**AIM OF THE TASK**
Produce word for word the lines of the data below running from the one that has "Wujudkan Sungai Penuh Juara" to the one that has "llegamos a un", inclusive, and no others.

**EXERCISE DATA**
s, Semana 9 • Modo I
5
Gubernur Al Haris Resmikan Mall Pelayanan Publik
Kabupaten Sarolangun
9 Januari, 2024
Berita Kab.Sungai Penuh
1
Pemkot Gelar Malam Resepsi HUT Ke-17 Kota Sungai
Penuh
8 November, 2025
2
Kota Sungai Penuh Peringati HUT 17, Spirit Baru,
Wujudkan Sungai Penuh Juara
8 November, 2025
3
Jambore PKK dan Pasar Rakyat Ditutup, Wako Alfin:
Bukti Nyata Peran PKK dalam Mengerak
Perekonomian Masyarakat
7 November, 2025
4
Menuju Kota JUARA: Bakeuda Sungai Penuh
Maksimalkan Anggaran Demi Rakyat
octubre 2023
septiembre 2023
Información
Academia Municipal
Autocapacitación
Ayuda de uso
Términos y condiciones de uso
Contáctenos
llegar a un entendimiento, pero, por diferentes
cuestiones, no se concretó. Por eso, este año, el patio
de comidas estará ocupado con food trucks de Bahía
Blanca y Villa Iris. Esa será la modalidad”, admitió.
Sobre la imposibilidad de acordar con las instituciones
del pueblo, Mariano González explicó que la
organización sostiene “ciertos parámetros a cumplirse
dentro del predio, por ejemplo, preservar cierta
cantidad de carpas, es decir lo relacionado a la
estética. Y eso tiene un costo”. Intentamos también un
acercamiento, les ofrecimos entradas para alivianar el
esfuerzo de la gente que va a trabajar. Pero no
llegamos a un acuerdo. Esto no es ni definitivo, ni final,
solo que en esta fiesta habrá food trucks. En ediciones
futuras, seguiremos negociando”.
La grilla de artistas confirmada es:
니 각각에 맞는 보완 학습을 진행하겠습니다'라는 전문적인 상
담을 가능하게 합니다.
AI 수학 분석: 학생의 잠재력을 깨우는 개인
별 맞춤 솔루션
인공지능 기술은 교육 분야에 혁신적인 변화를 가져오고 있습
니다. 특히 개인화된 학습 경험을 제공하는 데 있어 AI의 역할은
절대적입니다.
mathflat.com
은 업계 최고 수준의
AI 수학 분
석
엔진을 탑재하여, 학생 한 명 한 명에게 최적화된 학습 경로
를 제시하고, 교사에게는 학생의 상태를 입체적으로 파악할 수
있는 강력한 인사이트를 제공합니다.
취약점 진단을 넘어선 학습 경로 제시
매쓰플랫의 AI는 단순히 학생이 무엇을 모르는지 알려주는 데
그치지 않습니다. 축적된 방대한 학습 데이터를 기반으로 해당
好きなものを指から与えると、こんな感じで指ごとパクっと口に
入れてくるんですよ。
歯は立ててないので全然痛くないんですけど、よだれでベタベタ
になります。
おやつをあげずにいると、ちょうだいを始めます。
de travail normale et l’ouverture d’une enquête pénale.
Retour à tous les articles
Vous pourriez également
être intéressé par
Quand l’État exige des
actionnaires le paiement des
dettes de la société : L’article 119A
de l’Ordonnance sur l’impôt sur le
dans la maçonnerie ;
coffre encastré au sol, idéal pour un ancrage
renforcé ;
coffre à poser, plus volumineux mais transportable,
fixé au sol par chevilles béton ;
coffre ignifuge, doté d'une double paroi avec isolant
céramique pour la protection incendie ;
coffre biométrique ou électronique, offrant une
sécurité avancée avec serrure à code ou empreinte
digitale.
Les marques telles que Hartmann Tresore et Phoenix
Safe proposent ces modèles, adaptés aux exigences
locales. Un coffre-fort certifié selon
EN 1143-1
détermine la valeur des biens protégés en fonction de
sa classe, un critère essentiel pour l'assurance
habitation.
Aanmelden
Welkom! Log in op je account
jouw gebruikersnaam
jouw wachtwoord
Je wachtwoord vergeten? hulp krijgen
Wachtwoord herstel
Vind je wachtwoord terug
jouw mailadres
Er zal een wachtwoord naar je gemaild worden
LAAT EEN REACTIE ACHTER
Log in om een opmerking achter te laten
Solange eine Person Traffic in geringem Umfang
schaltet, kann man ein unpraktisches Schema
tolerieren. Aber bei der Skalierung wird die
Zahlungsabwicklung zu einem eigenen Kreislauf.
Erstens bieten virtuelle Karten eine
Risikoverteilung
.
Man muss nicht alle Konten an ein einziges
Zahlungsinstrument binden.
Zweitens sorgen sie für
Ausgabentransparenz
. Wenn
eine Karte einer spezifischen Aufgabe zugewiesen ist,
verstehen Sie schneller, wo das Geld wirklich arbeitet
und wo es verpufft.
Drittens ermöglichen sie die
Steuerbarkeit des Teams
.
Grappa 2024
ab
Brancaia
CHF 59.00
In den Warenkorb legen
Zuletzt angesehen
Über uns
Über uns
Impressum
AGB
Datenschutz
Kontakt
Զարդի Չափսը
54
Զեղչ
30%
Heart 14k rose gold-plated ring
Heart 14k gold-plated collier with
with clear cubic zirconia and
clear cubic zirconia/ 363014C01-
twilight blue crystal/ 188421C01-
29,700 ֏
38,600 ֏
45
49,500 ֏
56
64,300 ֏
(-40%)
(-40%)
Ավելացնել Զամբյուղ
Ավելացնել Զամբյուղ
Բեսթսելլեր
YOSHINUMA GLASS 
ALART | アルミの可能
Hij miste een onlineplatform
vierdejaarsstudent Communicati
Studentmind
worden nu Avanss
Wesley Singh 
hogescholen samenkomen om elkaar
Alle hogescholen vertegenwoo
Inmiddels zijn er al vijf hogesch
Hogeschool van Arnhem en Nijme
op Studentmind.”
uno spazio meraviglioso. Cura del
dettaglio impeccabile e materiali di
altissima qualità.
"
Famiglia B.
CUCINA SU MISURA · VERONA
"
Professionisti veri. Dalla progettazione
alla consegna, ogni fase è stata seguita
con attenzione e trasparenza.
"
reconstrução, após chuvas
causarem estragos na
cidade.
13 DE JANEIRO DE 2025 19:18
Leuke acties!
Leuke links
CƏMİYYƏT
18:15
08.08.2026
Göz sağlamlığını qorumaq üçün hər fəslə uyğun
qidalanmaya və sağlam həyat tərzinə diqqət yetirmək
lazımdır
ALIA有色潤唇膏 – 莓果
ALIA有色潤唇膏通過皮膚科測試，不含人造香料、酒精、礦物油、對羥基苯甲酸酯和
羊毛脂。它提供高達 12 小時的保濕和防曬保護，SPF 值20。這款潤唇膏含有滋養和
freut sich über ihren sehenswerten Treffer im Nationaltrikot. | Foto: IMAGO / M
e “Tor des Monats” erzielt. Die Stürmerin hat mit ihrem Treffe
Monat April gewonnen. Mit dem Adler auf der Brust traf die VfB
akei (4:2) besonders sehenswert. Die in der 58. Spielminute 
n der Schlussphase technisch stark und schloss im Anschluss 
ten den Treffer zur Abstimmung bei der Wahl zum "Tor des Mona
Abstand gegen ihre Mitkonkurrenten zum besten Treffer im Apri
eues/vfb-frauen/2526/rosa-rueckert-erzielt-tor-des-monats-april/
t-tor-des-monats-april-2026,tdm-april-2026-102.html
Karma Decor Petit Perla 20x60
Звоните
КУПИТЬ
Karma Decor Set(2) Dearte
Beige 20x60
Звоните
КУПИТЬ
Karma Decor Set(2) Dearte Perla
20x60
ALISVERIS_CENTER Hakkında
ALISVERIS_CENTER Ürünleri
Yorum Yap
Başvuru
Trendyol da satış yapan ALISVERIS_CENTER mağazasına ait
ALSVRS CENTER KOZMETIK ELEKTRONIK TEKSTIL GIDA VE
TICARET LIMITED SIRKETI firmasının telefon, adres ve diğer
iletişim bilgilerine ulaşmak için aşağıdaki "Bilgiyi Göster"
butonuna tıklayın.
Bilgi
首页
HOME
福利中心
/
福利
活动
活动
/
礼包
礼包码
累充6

**RESPONSE BELOW**
Wujudkan Sungai Penuh Juara
8 November, 2025
3
Jambore PKK dan Pasar Rakyat Ditutup, Wako Alfin:
Bukti Nyata Peran PKK dalam Mengerak
Perekonomian Masyarakat
7 November, 2025
4
Menuju Kota JUARA: Bakeuda Sungai Penuh
Maksimalkan Anggaran Demi Rakyat
octubre 2023
septiembre 2023
Información
Academia Municipal
Autocapacitación
Ayuda de uso
Términos y condiciones de uso
Contáctenos
llegar a un entendimiento, pero, por diferentes
cuestiones, no se concretó. Por eso, este año, el patio
de comidas estará ocupado con food trucks de Bahía
Blanca y Villa Iris. Esa será la modalidad”, admitió.
Sobre la imposibilidad de acordar con las instituciones
del pueblo, Mariano González explicó que la
organización sostiene “ciertos parámetros a cumplirse
dentro del predio, por ejemplo, preservar cierta
cantidad de carpas, es decir lo relacionado a la
estética. Y eso tiene un costo”. Intentamos también un
acercamiento, les ofrecimos entradas para alivianar el
esfuerzo de la gente que va a trabajar. Pero no
llegamos a un acuerdo. Esto no es ni definitivo, ni final,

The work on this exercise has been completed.